Non-union labor costs less than union labor, for the most part. At least part of the reason companies are building plants in other countries is because it is cheaper to manufacture in those countries and ship it back home for sale, than it is to make and sell it domestically.

When companies can produce their products at a lower cost in the USA than they can overseas or in Mexico, they'll do it.

They'll call that labor repatriation.

Thanks for the debate.
Sivaram
Sivaram - 2 years ago


ROKE6362: "Because our overall base is higher than these other countries, we have to do things these economies cannot do in order to achieve adequate business growth."

Agreed. Basically, rich countries need to be more productive than poor countries. That's how it has always been. Usually, this means developing new products and services that are more valued, or using technology and business processes to improve the existing products and services. But, my opinion is that tax policy has little to do with any of this.

ROKE6362: " Part of the reason the large companies invest in developing countries is because of the tax incentives offered to them, as well as a labor cost incentive."

If tax incentives or labour costs were all that mattered, countries like USA and Canada would never have gone anywhere in the last 50 years. After all, taxes and labour costs were far higher in these regions than almost all of South America, Africa, Asia, and most of Europe for the last 50+ years. Taxes in USA were as much as 3x higher in the 40's, 50's, 60's and 70's (top marginal income tax was as high as 90%; corporate taxes were maybe 50% higher than many other countries; and so on). Yet, these countries still did well, and in fact USA was in a boom all throughout the 50's and 60's.

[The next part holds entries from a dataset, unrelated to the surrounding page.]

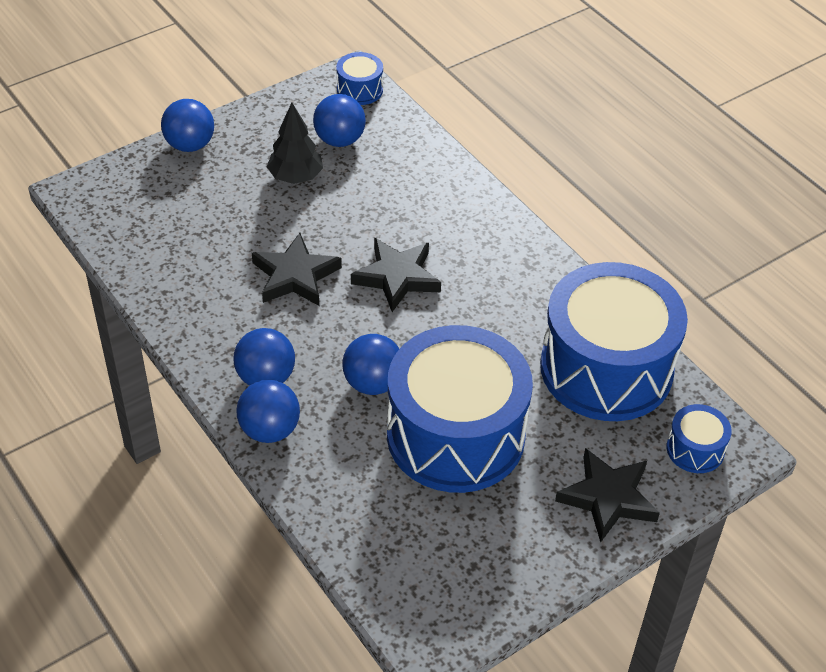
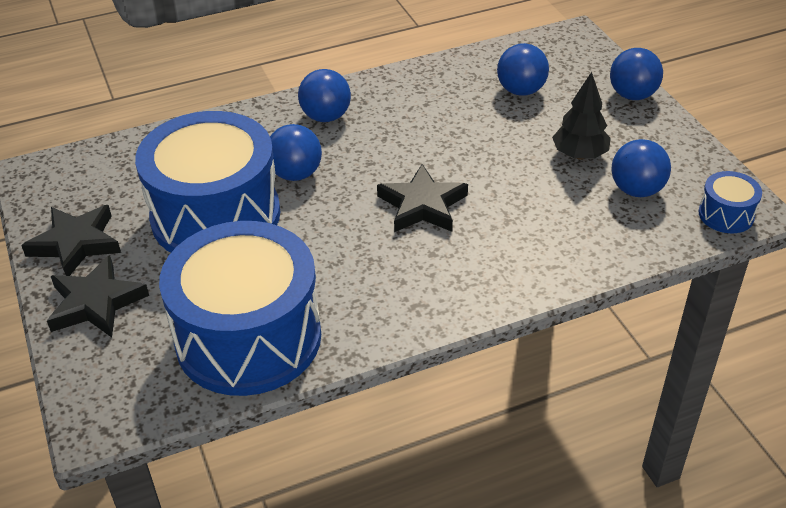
camera: 105 degrees right, 5 degrees down
(270, 430) = (270, 114): blue ball -> blue ball (521, 90)
(295, 276) = (441, 142): black star -> black star (76, 244)
(695, 449) = (114, 385): blue drum -> none

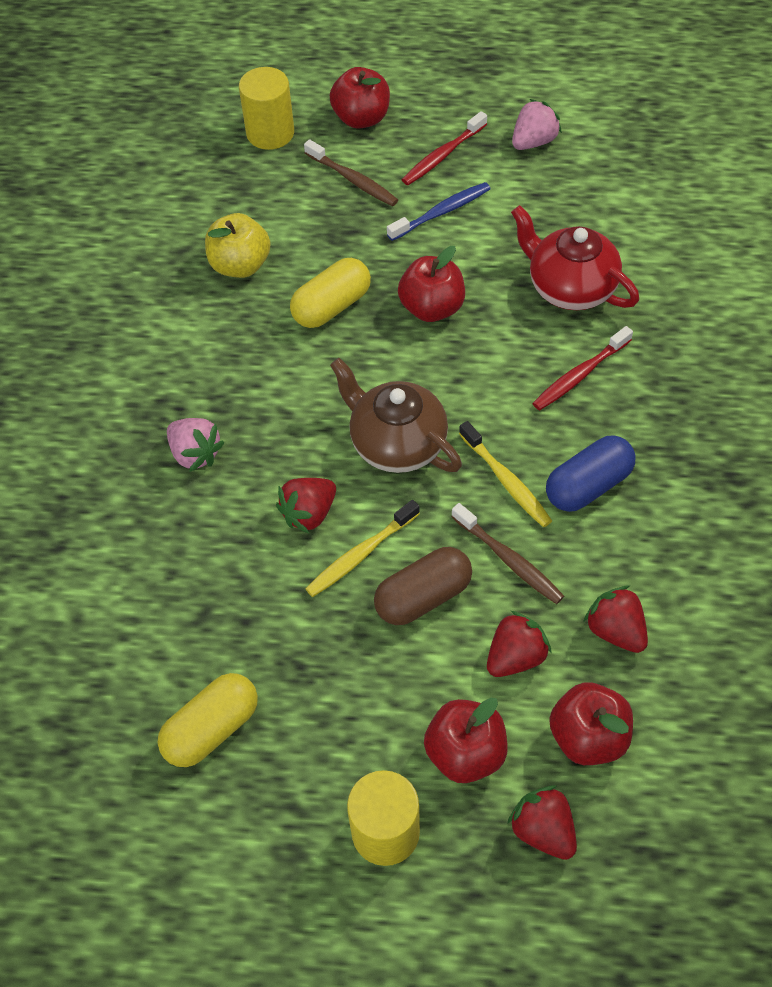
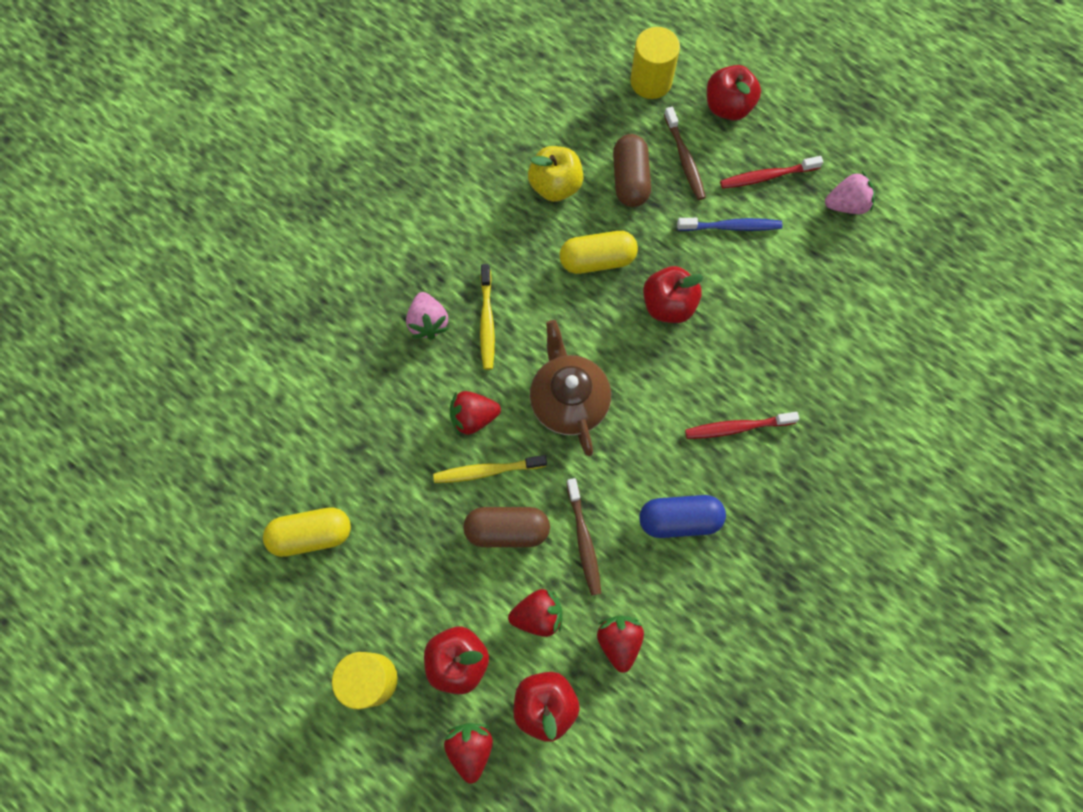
camera: 30 degrees right, 15 degrees up
(312, 222) = (630, 179): none -> brown capsule
(506, 480) = (624, 478): yellow toothbrush -> yellow toothbrush (487, 322)
(570, 287) = (783, 350): red teapot -> none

ROKEY6362: "Lower tax rates will also create more free cash flow to invest and grow."

If lower tax rates were all that mattered, most African countries, where taxes are lower and people and corporations dodge taxes, would be the most prosperous. All the low-tax regions like Bahamas, Virgin Islands, etc would be the home of the all the corporations and most people would flock there. Yet that is hardly what happens in the real world.

It's also questionable that the lowest-taxed countries and regions are more likely to become prosperous. I'm not arguing for the corrolary (i.e. higher taxes equals more prosperity) but lower taxes don't appear to have any correlation with wealth creation. This is probably because lower taxes does not necessarily mean improved long-term investment.

You can look across countries but perhaps the best example is within a country. Compare the Southern states in USA, such as Texas or Florida, which have historically had lower taxes (usually lower state tax and financial incentives for companies to relocate there); versus the historically higher-tax regions like New York, New Jersey, or even California. Here is a wikipedia entry on median household income by state.

You'll note that states like New Jersey, New York, California, etc -- all with historically higher taxes and presently higher taxes too I believe -- have way higher median household income than Texas, Mississippi, Oklahoma, Alabama, and Florida. Yes, this is just income and cost of living is higher in the richer states, and the richer state citizens are carrying higher debtloads but if we just look at income as a proxy for wealth creation over the last 50 or 100 years, there is no doubt in my mind that the higher-taxed states like New York have created way more wealth than the lower-taxed than Texas (as an example).

To sum up, if corporate profits are repatriated at a lower tax rate, I don't think it will do anything positive in the long run. It'll be a short-term injection, like what happend under the Bush administration when they waived the taxes, and lead to no long-prosperity at all!